Disinfection Alternatives for Control of Ditylenchus dipsaci in Garlic Seed Cloves

P. A. Roberts, W. C. Matthews

Abstract


Hot-water dips with and without the additives abamectin and sodium hypochlorite were evaluated for control of Ditylenchus dipsaci infection of garlic seed cloves. All treatments were compared to hot water-formalin clove dip disinfection and to nontreated infected controls for garlic emergence, midseason infection, bulb damage, and yield at harvest in field plots in 12 experiments. Hot-water treatments without additives only partially controlled D. dipsaci when a warming presoak dip (38 C) of 30, 45, or 60 minutes' duration was followed by a hot-water dip (49 C) of 15-30 minutes' duration. Exposure to 49 C for 30 minutes caused slight retardation of garlic emergence, although normal stand was established. Abamectin at 10-20 ppm as the 20-minute hot dip (49 C) or as a 20-minute cool dip (18 C) following a 20-minute hot-water dip and sodium hypochlorite at 1.052-1.313% aqueous solution as the 20-minute hot dip were highly effective in controlling D. dipsaci and were noninjurious to garlic seed cloves. None of these treatments was as effective as a hot water-formalin dip and were noneradicative, but showed high efficacy on heavily infected seed cloves relative to nontreated controls.
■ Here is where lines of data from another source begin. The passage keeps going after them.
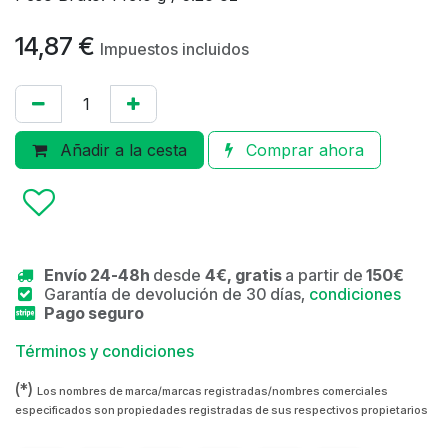
14,87
€
Impuestos incluidos
Añadir a la cesta
Comprar ahora
Envío 24-48h
desde
4€, gratis
a partir de
150€
Garantía de devolución de 30 días,
condiciones
Pago seguro
Términos y condiciones
(*)
Los nombres de marca/marcas registradas/nombres comerciales
especificados son propiedades registradas de sus respectivos propietarios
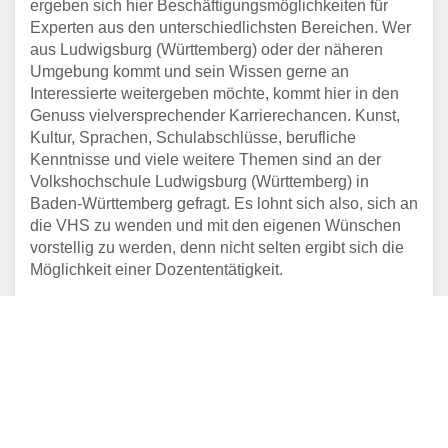
ergeben sich hier Beschäftigungsmöglichkeiten für
Experten aus den unterschiedlichsten Bereichen. Wer
aus Ludwigsburg (Württemberg) oder der näheren
Umgebung kommt und sein Wissen gerne an
Interessierte weitergeben möchte, kommt hier in den
Genuss vielversprechender Karrierechancen. Kunst,
Kultur, Sprachen, Schulabschlüsse, berufliche
Kenntnisse und viele weitere Themen sind an der
Volkshochschule Ludwigsburg (Württemberg) in
Baden-Württemberg gefragt. Es lohnt sich also, sich an
die VHS zu wenden und mit den eigenen Wünschen
vorstellig zu werden, denn nicht selten ergibt sich die
Möglichkeit einer Dozententätigkeit.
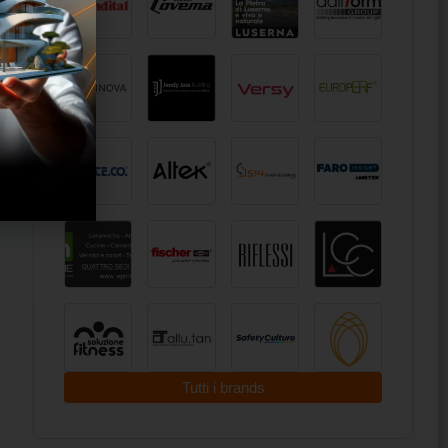
Tutti i brands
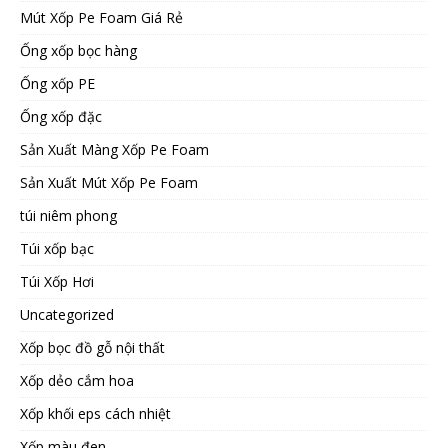
Mút Xốp Pe Foam Giá Rẻ
Ống xốp bọc hàng
Ống xốp PE
Ống xốp đặc
Sản Xuất Màng Xốp Pe Foam
Sản Xuất Mút Xốp Pe Foam
túi niêm phong
Túi xốp bạc
Túi Xốp Hơi
Uncategorized
Xốp bọc đồ gỗ nội thất
Xốp dẻo cắm hoa
Xốp khối eps cách nhiệt
Xốp màu đen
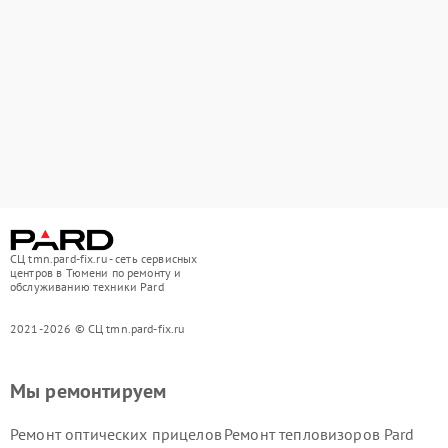
СЦ tmn.pard-fix.ru - сеть сервисных
центров в Тюмени по ремонту и
обслуживанию техники Pard
2021-2026 © СЦ tmn.pard-fix.ru
Мы ремонтируем
Ремонт оптических прицелов
Ремонт тепловизоров Pard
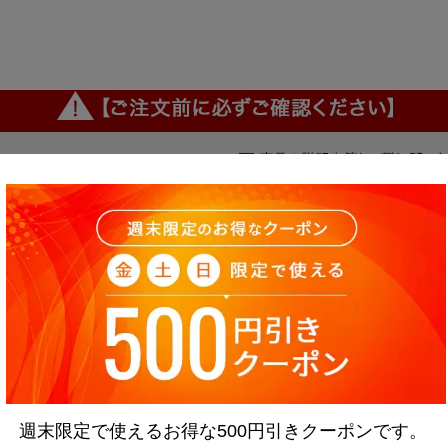
週末限定で使えるお得な500円引きクーポンです。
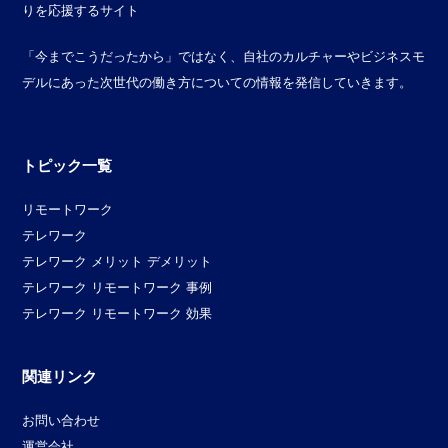
りを応援するサイト
「今までこうだったから」ではなく、自社のカルチャーやビジネスモ
デルにあった次世代の働き方についての情報を発信していきます。
トピック一覧
リモートワーク
テレワーク
テレワーク メリット デメリット
テレワーク リモートワーク 事例
テレワーク リモートワーク 効果
関連リンク
お問い合わせ
運営会社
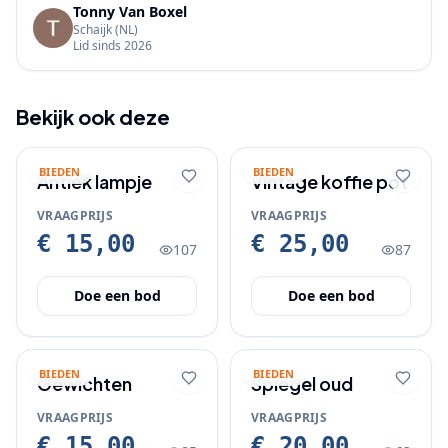
Tonny Van Boxel
Schaijk
(NL)
Lid sinds
2026
Bekijk ook deze
BIEDEN
BIEDEN
Antiek lampje
Vintage koffie pot
VRAAGPRIJS
VRAAGPRIJS
€ 15,00
€ 25,00
107
87
Doe een bod
Doe een bod
BIEDEN
BIEDEN
Gewichten
Spiegel oud
VRAAGPRIJS
VRAAGPRIJS
€ 15,00
€ 20,00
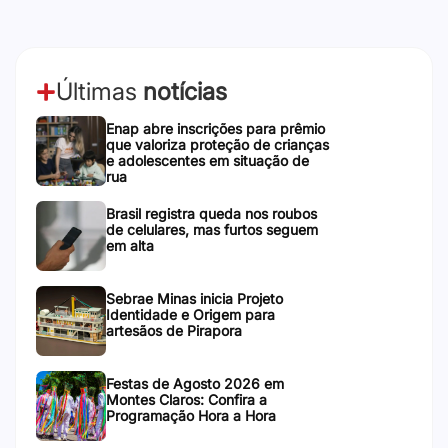
Últimas
notícias
Enap abre inscrições para prêmio
que valoriza proteção de crianças
e adolescentes em situação de
rua
Brasil registra queda nos roubos
de celulares, mas furtos seguem
em alta
Sebrae Minas inicia Projeto
Identidade e Origem para
artesãos de Pirapora
Festas de Agosto 2026 em
Montes Claros: Confira a
Programação Hora a Hora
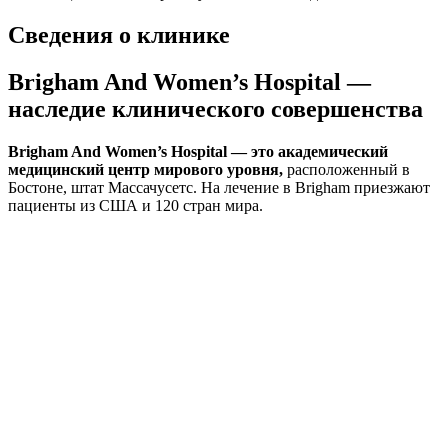
Сведения о клинике
Brigham And Women’s Hospital —
наследие клинического совершенства
Brigham And Women’s Hospital — это академический
медицинский центр мирового уровня,
расположенный в
Бостоне, штат Массачусетс. На лечение в Brigham приезжают
пациенты из США и 120 стран мира.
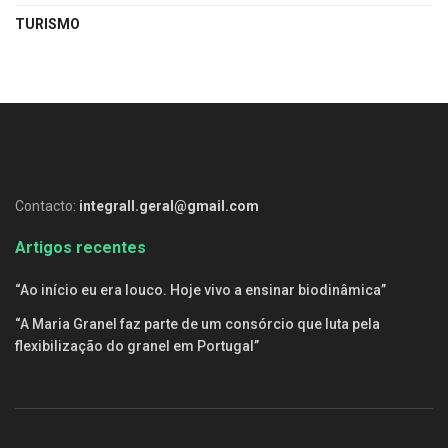
TURISMO
Contacto:
integrall.geral@gmail.com
Artigos recentes
“Ao início eu era louco. Hoje vivo a ensinar biodinâmica”
“A Maria Granel faz parte de um consórcio que luta pela
flexibilização do granel em Portugal”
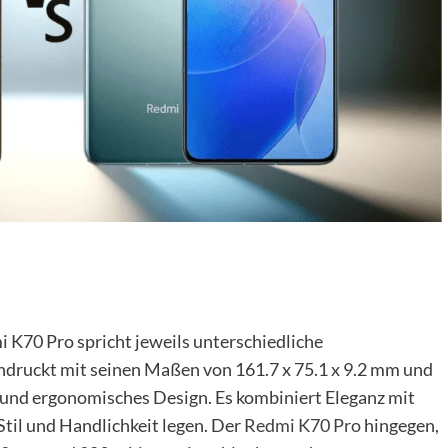
 K70 Pro spricht jeweils unterschiedliche
ndruckt mit seinen Maßen von 161.7 x 75.1 x 9.2 mm und
und ergonomisches Design. Es kombiniert Eleganz mit
 Stil und Handlichkeit legen. Der
Redmi K70 Pro
hingegen,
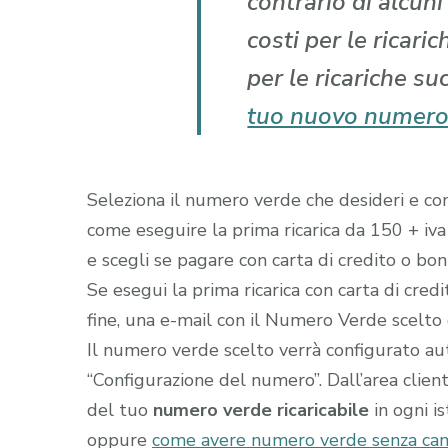
contrario di alcun
costi per le ricari
per le ricariche su
tuo nuovo numero
Seleziona il numero verde che desideri e comp
come eseguire la prima ricarica da 150 + iva
e scegli se pagare con carta di credito o boni
Se esegui la prima ricarica con carta di cred
fine, una e-mail con il Numero Verde scelto gi
Il numero verde scelto verrà configurato a
“Configurazione del numero”. Dall’area clien
del tuo
numero verde ricaricabile
in ogni i
oppure
come avere numero verde senza can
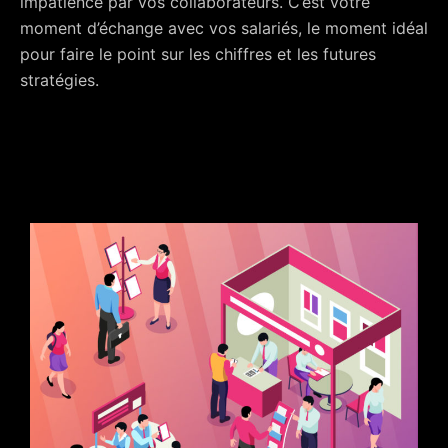
impatience par vos collaborateurs. C’est votre
moment d’échange avec vos salariés, le moment idéal
pour faire le point sur les chiffres et les futures
stratégies.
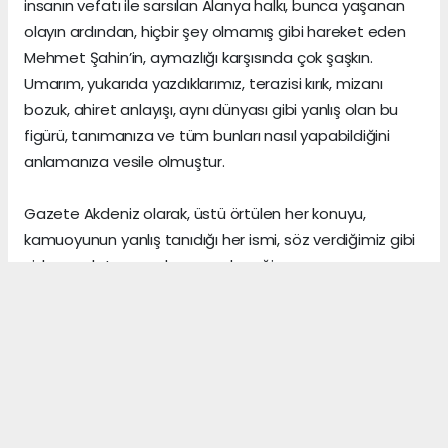
insanın vefatı ile sarsılan Alanya halkı, bunca yaşanan
olayın ardından, hiçbir şey olmamış gibi hareket eden
Mehmet Şahin’in, aymazlığı karşısında çok şaşkın.
Umarım, yukarıda yazdıklarımız, terazisi kırık, mizanı
bozuk, ahiret anlayışı, aynı dünyası gibi yanlış olan bu
figürü, tanımanıza ve tüm bunları nasıl yapabildiğini
anlamanıza vesile olmuştur.
Gazete Akdeniz olarak, üstü örtülen her konuyu,
kamuoyunun yanlış tanıdığı her ismi, söz verdiğimiz gibi
sizlere anlatmaya devam edeceğiz.
Gerçeklerin üzerini, algı yöneterek kapattığını sananlar,
vicdanı ile erken yaşta vedalaşanlar ve etrafındaki
herkese zarar veren insanlar, şu dünyada asıl önemli
olanın, arkalarından “hoş bir seda” bırakmak olduğunu,
asla anlayamazlar.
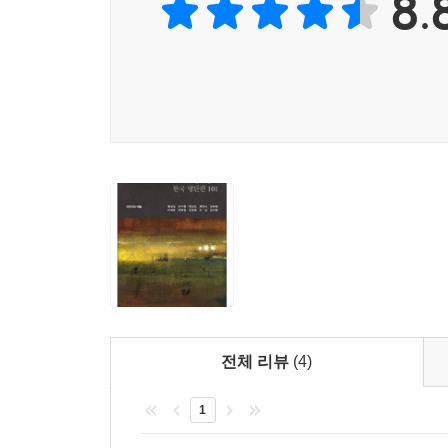
8.
이 다리 밑에서 엇갈리는 기차처럼
늙음과 젊음의 분간이 서지 않는다
다리는 이러한 정지의 증인이다
젊음과 늙음이 엇갈리는 순간
그러한 속력과 속력의 정돈 속에서
다리는 사랑을 배운다
_김수영, 「현대식 교량」 중에서
새로운 세대를 위한 한국문학의 밝은 길잡이
황석영의 한국 명단편 101
지난 2012년 작가 인생 50년을 기념하는 자리
전체 리뷰
(4)
향방을 예고하는 것이 아니었을까. 식민지 시대부터 
교량’의 역할을 하겠다는 천명의 증거들처럼 보
1
근본적이고도 절박한 욕망으로, 그는 ‘황석영의 한국 명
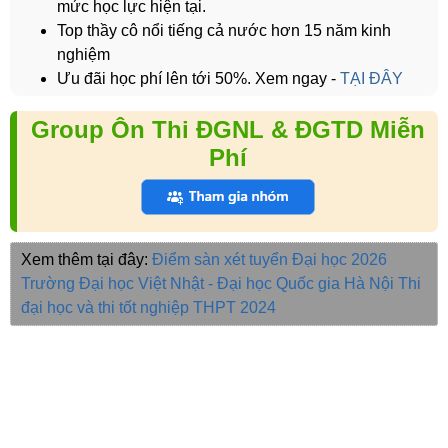
mức học lực hiện tại.
Top thầy cô nổi tiếng cả nước hơn 15 năm kinh
nghiệm
Ưu đãi học phí lên tới 50%. Xem ngay -
TẠI ĐÂY
Group Ôn Thi ĐGNL & ĐGTD Miễn
Phí
Xem thêm tại đây:
Điểm sàn xét tuyển Đại học 2026
Trường Đại học Việt Nhật - Đại học Quốc gia Hà Nội
Thi
đại học và thi tốt nghiệp THPT 2024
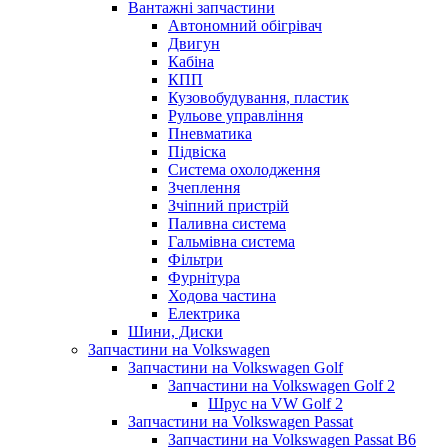
Вантажні запчастини
Автономний обігрівач
Двигун
Кабіна
КПП
Кузовобудування, пластик
Рульове управління
Пневматика
Підвіска
Система охолодження
Зчеплення
Зчіпний пристрій
Паливна система
Гальмівна система
Фільтри
Фурнітура
Ходова частина
Електрика
Шини, Диски
Запчастини на Volkswagen
Запчастини на Volkswagen Golf
Запчастини на Volkswagen Golf 2
Шрус на VW Golf 2
Запчастини на Volkswagen Passat
Запчастини на Volkswagen Passat B6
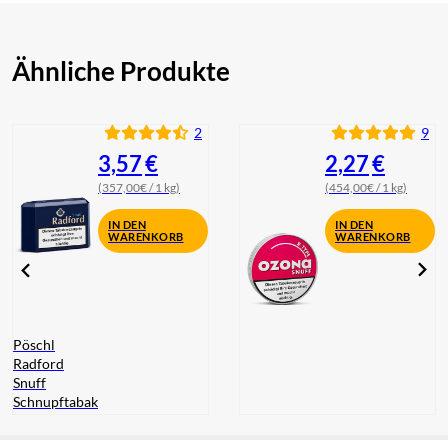
Ähnliche Produkte
2
9
3,57
€
2,27
€
(357,00€ / 1 kg)
(454,00€ / 1 kg)
IN DEN
IN DEN
WARENKORB
WARENKORB
Pöschl
Radford
Snuff
Schnupftabak
Pöschl Ozona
Abamectin was most effective as a cool dip. These abamectin cool-dip (following hot-water dip) and sodium hypochlorite hot-dip treatments can be considered as effective alternatives to replace formalin as a dip additive for control of clove-borne D. dipsaci. Sodium hypochlorite was less effective as the cool dip, and at concentrations of 1.75-2.63% was phytotoxic to garlic. Key words: abamectin, Allium sativum, Ditylenchus dipsaci, formaldehyde, garlic, hot-water dip, seed-borne infection, sodium hypochlorite, stem nematode.